The list of tech giants who had services go down because of the CenturyLink outage includes big names like Amazon, Twitter, Microsoft (Xbox Live), EA, Blizzard, Steam, Discord, Reddit, Hulu, Duo Security, Imperva, NameCheap, OpenDNS, and many more.
Cloudflare, which was also severely impacted, said CenturyLink's outward-propagating issue led to a 3.5% drop in global internet traffic, which would make this one of the biggest internet outages ever recorded.
According to a CenturyLink status page, the issue originated from CenturyLink's data center in Mississauga, a city near Toronto, Canada.
The telco says the root cause of the incident was an incorrect Flowspec announcement.
Flowspec is an extension for the BGP protocol that allows companies to use BGP routes to distribute firewall rules across their network.
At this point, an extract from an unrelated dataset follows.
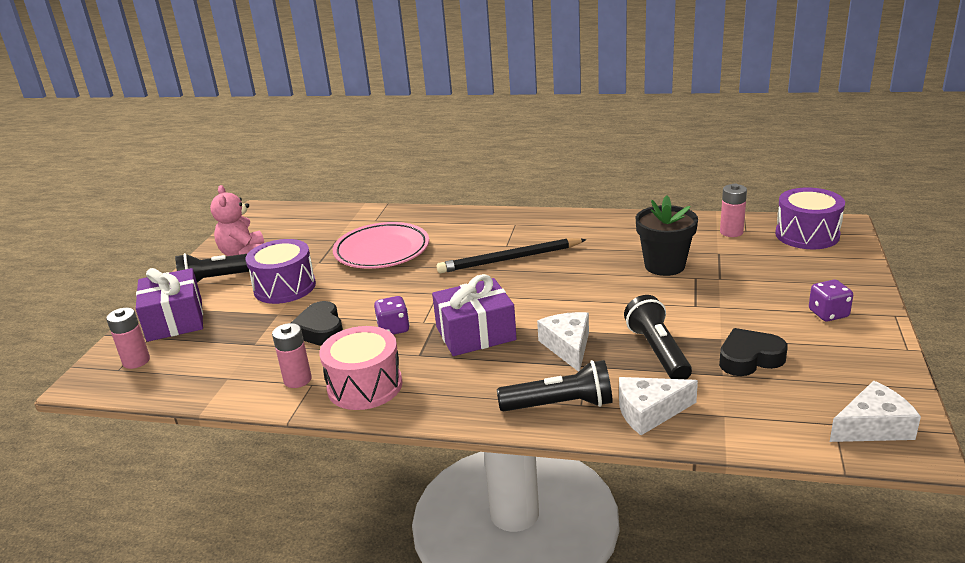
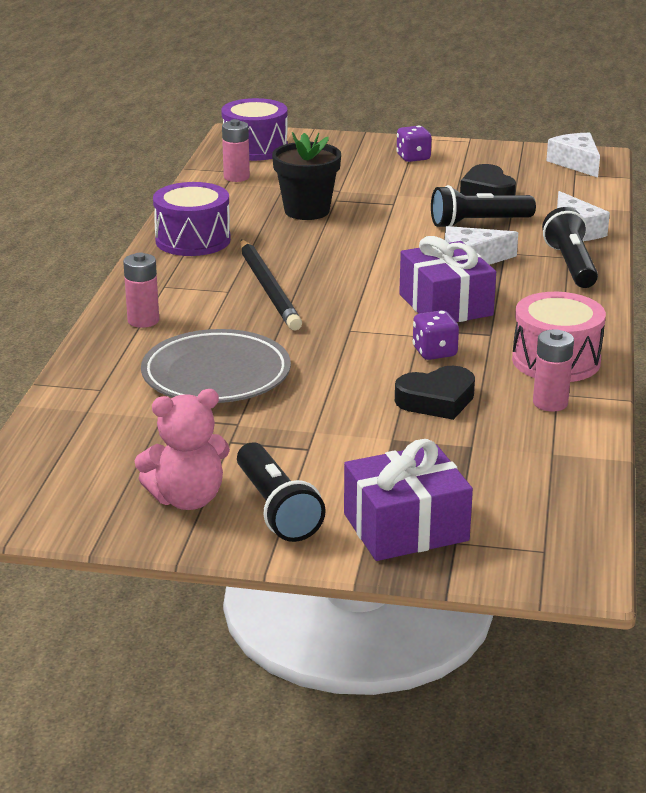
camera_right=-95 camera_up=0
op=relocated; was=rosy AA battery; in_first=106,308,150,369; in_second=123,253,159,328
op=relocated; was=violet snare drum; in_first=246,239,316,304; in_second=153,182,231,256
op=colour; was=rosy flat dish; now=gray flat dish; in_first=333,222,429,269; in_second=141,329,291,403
Flowspec announcements are usually used when dealing with security incidents, such as BGP hijacks or DDoS attacks, as it allows companies to change their entire network to react and mitigate attacks within seconds.
However, CenturyLink said that its Mississauga data center sent out an incorrect Flowspec announcement that effectively prevented the company's BGP routes from taking root.
Cloudflare, which observed the incident from afar, believes CenturyLink effectively put its entire network into a loop by announcing a brand new set of BGP routes and then accidentally dropping all routes via the misconfigured Flowspec rule.
BGP routes are the glue that keeps the internet up. They are a type of message that internet companies relay between each other. BGP routes tell each internet provider which chunk of IP addresses is available on its network.
However, as CenturyLink's incorrect Flowspec command brought down some of the routers inside its network, some of those routers also began to announce incorrect BGP routes to other "Tier 1" neighboring internet service.
This, in turn, brought down other networks in a domino-like effect.
CenturyLink fixed the issue by taking the rare step of telling all other Tier 1 internet providers to de-peer, and ignore any traffic coming from its network. Companies rarely take these kinds of decisions, as this results in full connectivity loss for all its customers.
wow wow, that must have been one of the biggest Internet wide outages in a while.. @CenturyLink asking other "tier1"s to de-peer.. that shows how bad it must have been, inability to recover.
— Andree Toonk (@atoonk) August 30, 2020
Customers dropping their peering with 3356, but routes not being withdrawn.. #ouch
On L3/CTL’s request, we’ve disabled all peering sessions until the situation is under control. Great to see industry-wide cooperation at what is undoubtably a hard time for AS3356. https://t.co/lbr38IHhyi
— Johan Gustawsson (@Gustawsson) August 30, 2020
All in all, CenturyLink had to reset all equipment and start with clean BGP routing tables, a process that took almost seven hours to complete, from around 12:13 UTC to 18:58 UTC, the company said.
"This was a significant global Internet outage," said Matthew Prince, co-founder & CEO of Cloudflare, in his analysis of the outage.